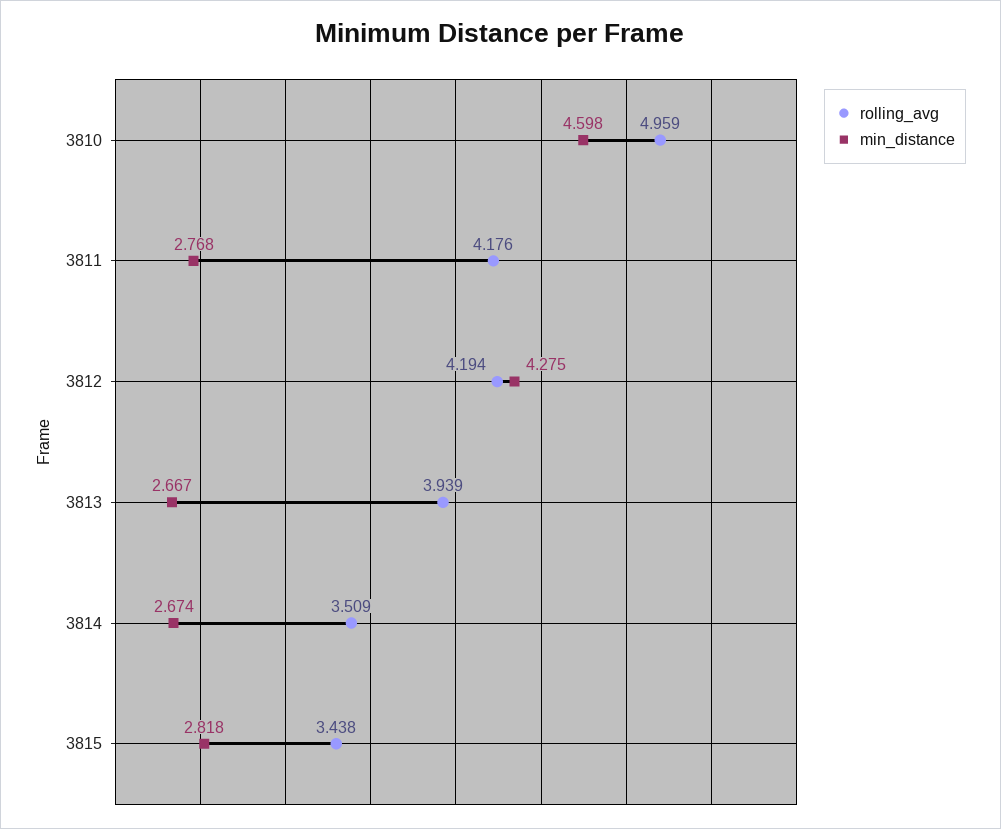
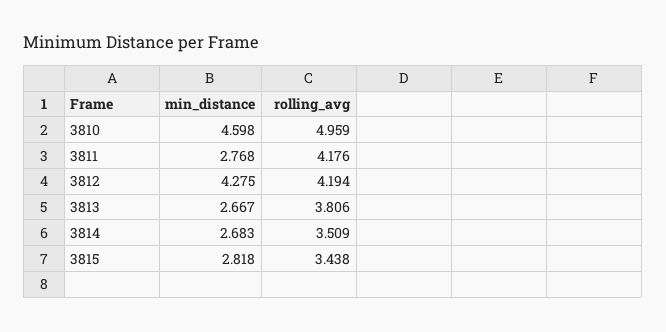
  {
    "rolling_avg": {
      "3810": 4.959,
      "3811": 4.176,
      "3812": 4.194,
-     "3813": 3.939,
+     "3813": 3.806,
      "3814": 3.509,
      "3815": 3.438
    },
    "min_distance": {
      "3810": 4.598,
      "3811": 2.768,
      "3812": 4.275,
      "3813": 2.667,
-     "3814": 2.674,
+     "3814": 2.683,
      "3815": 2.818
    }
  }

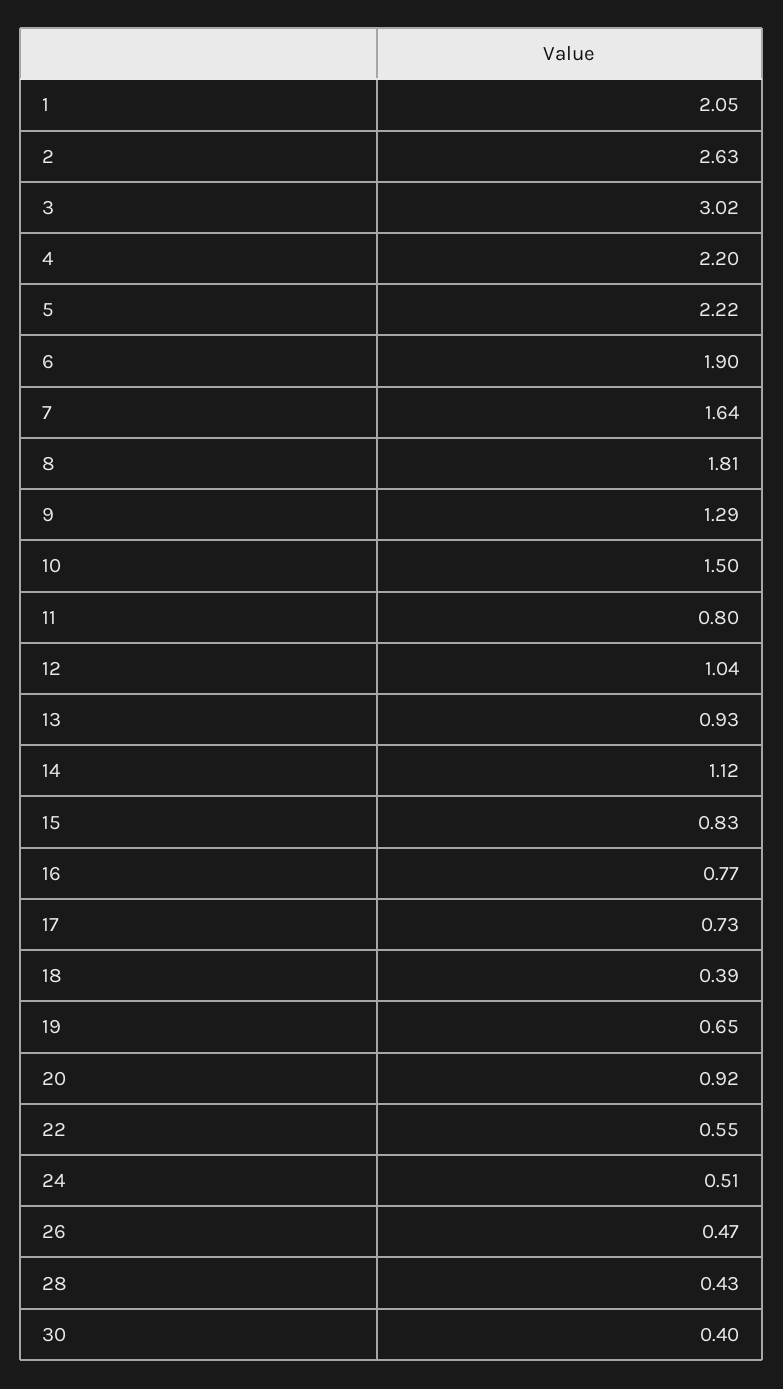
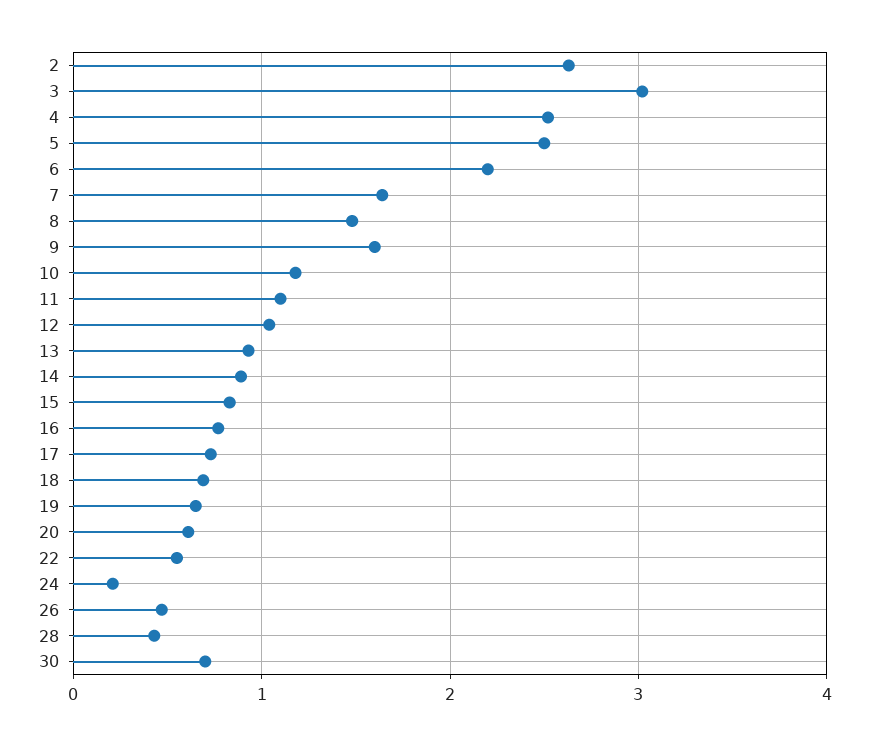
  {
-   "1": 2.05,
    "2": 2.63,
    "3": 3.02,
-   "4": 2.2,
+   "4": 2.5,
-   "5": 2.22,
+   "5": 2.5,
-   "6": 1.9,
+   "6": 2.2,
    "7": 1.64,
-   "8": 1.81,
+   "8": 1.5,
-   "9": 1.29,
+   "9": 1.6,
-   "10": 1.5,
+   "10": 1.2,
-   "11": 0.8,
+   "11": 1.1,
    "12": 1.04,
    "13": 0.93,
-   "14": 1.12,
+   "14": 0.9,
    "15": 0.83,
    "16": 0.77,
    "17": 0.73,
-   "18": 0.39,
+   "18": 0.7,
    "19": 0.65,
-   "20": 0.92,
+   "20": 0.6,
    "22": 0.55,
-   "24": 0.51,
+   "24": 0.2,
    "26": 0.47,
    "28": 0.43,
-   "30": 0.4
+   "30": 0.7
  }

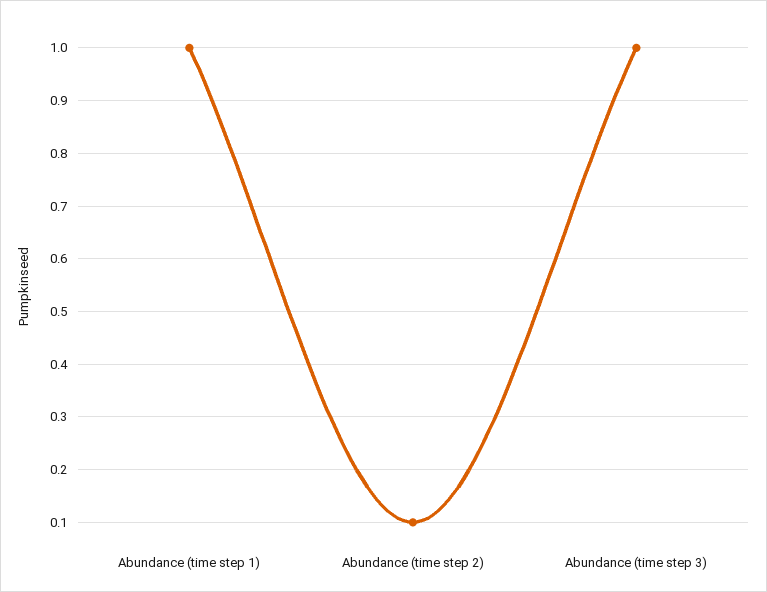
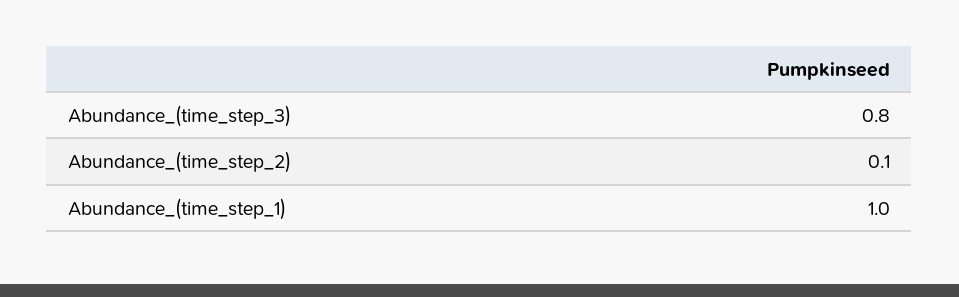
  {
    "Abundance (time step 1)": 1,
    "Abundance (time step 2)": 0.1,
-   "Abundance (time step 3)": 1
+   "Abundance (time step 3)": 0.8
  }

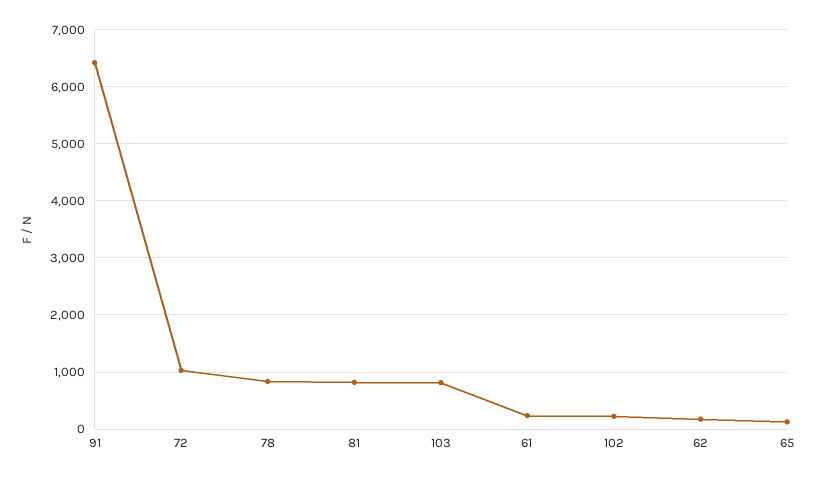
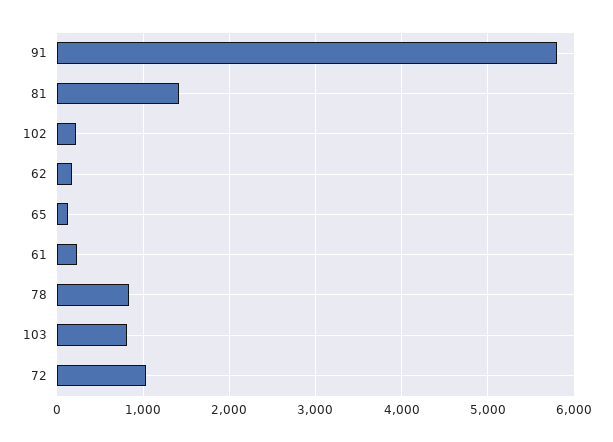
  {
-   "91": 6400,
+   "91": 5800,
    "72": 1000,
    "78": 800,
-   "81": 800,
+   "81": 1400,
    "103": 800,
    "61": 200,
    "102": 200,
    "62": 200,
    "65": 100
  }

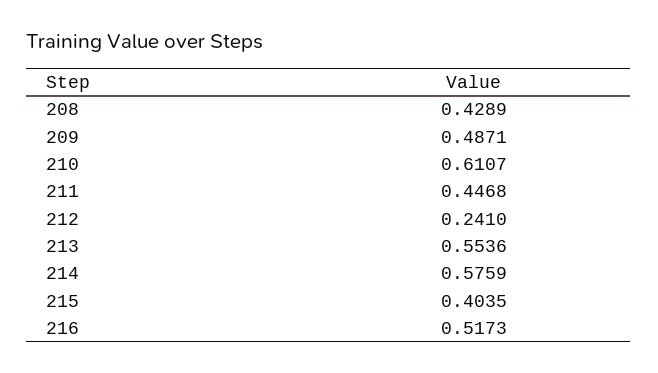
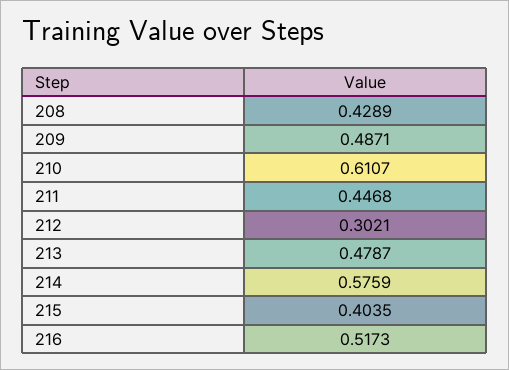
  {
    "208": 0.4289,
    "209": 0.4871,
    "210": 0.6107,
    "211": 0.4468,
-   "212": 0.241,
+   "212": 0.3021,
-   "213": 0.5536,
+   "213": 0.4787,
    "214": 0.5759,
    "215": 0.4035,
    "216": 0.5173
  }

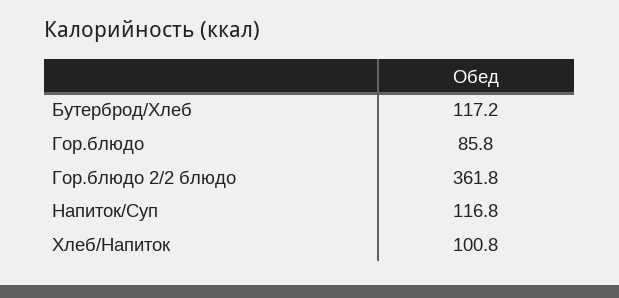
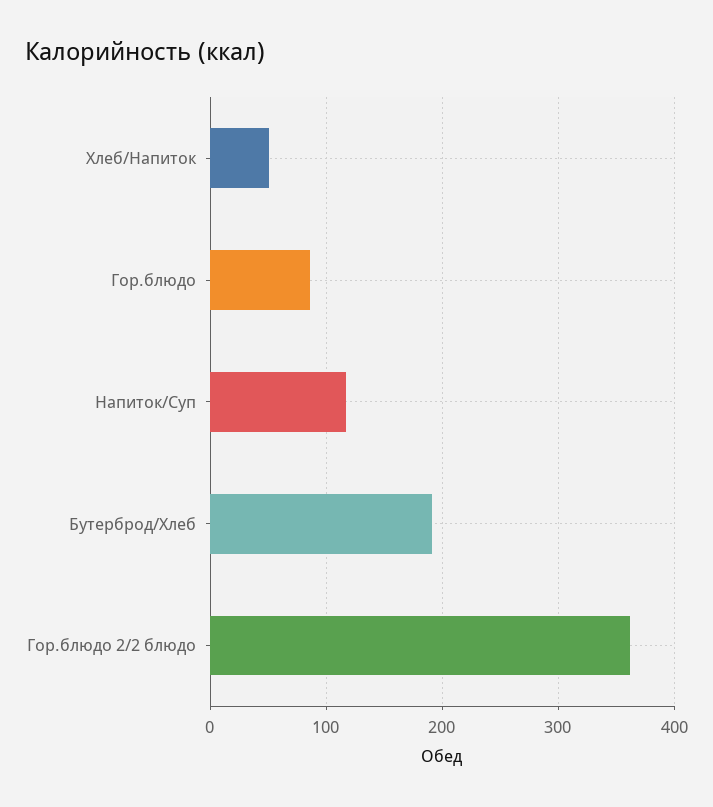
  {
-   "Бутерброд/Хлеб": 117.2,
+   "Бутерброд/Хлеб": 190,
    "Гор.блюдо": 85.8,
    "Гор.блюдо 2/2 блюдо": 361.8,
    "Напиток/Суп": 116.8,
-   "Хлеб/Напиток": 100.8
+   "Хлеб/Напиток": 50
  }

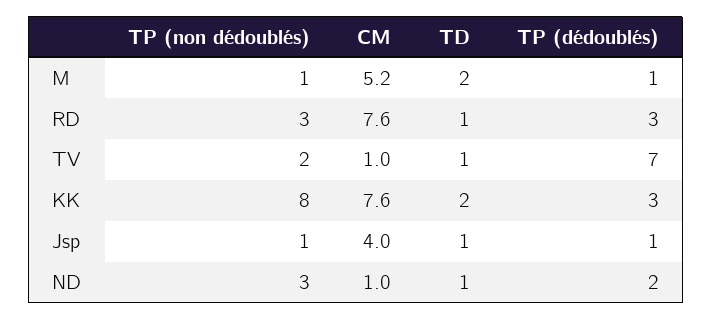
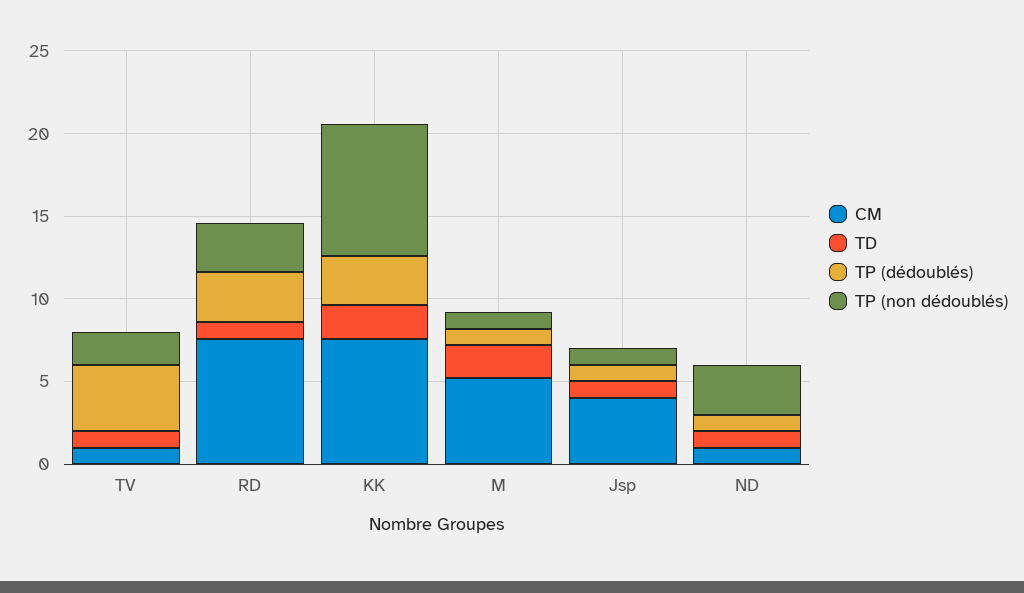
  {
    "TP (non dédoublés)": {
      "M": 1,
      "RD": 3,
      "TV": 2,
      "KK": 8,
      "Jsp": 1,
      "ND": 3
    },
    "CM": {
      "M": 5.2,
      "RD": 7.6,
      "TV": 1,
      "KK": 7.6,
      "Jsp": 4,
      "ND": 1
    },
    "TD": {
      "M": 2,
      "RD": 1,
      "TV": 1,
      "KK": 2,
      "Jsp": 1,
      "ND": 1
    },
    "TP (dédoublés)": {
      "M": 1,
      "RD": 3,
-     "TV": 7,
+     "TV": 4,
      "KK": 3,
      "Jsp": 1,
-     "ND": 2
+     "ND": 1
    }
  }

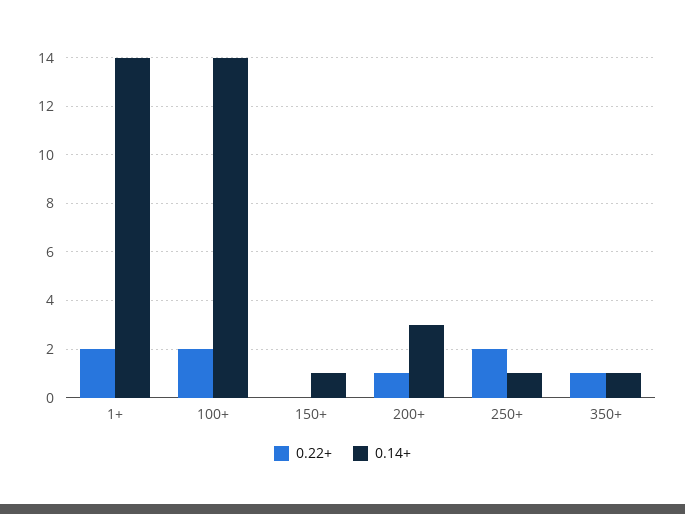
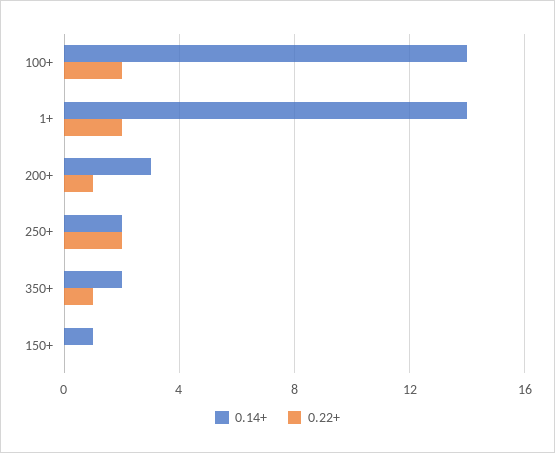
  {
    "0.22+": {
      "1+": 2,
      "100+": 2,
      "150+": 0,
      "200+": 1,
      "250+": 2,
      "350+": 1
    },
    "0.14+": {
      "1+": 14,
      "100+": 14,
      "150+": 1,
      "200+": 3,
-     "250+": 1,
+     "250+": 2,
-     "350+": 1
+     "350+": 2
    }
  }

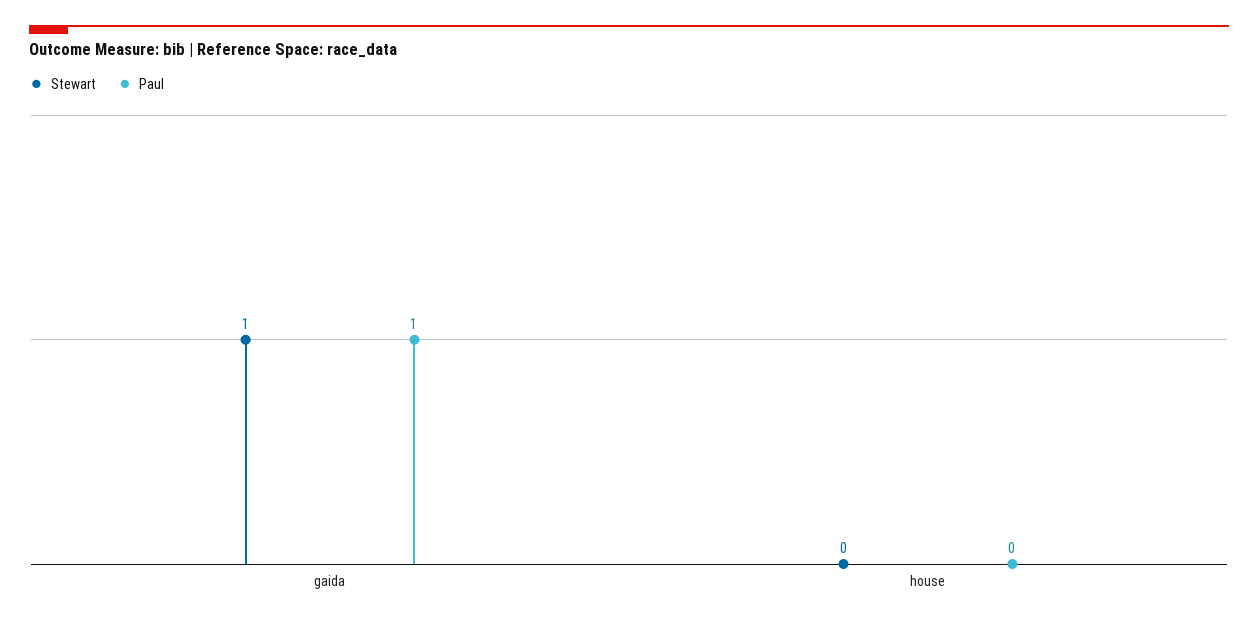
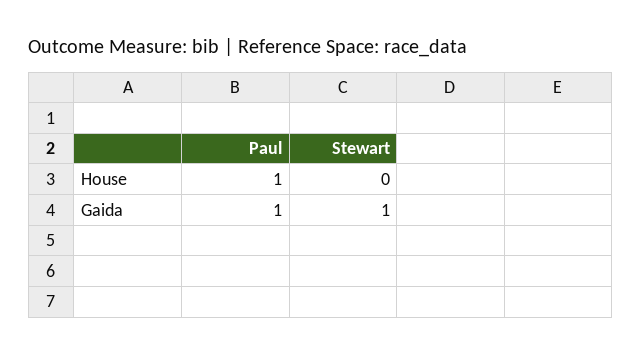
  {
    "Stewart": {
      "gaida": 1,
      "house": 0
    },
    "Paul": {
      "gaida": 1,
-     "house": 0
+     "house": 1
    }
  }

────────────────────

- **Task item**:
Wherever a line in the data above holds "Бутерброд", copy that line.

- **Response**:
-   "Бутерброд/Хлеб": 117.2,
+   "Бутерброд/Хлеб": 190,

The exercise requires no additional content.